--- Dataset records ---

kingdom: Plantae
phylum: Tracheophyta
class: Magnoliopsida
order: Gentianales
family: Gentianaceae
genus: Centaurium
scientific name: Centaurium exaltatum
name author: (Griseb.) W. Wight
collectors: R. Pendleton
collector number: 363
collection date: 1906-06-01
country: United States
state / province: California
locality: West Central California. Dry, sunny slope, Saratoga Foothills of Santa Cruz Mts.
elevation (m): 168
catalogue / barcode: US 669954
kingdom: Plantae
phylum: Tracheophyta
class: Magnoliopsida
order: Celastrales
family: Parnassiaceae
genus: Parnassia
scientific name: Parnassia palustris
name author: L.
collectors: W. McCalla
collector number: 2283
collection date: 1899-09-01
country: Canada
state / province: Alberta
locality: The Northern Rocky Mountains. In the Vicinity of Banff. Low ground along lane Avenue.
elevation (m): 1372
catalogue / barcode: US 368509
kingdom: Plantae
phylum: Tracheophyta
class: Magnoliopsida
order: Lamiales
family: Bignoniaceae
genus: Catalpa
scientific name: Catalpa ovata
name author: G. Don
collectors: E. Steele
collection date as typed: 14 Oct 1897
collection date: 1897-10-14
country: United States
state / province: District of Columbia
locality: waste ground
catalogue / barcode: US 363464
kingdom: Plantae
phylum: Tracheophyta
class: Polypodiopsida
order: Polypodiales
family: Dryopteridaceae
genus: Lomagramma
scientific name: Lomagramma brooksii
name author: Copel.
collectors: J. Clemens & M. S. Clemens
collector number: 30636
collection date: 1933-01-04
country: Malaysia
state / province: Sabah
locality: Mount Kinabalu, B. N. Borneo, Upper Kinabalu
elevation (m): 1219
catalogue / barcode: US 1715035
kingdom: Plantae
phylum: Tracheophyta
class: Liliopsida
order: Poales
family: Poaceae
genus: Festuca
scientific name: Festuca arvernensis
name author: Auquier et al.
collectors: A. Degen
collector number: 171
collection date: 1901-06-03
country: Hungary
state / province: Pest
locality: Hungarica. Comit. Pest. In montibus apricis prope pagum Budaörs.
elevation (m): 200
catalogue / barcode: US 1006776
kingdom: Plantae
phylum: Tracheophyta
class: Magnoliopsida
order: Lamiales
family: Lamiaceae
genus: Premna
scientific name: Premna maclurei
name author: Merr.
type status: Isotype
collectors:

--- Written exercise ---
From the listing, pick out and copy every line that contains the string "province". Matching is case-sensitive.

--- Solution to this exercise ---
state / province: California
state / province: Alberta
state / province: District of Columbia
state / province: Sabah
state / province: Pest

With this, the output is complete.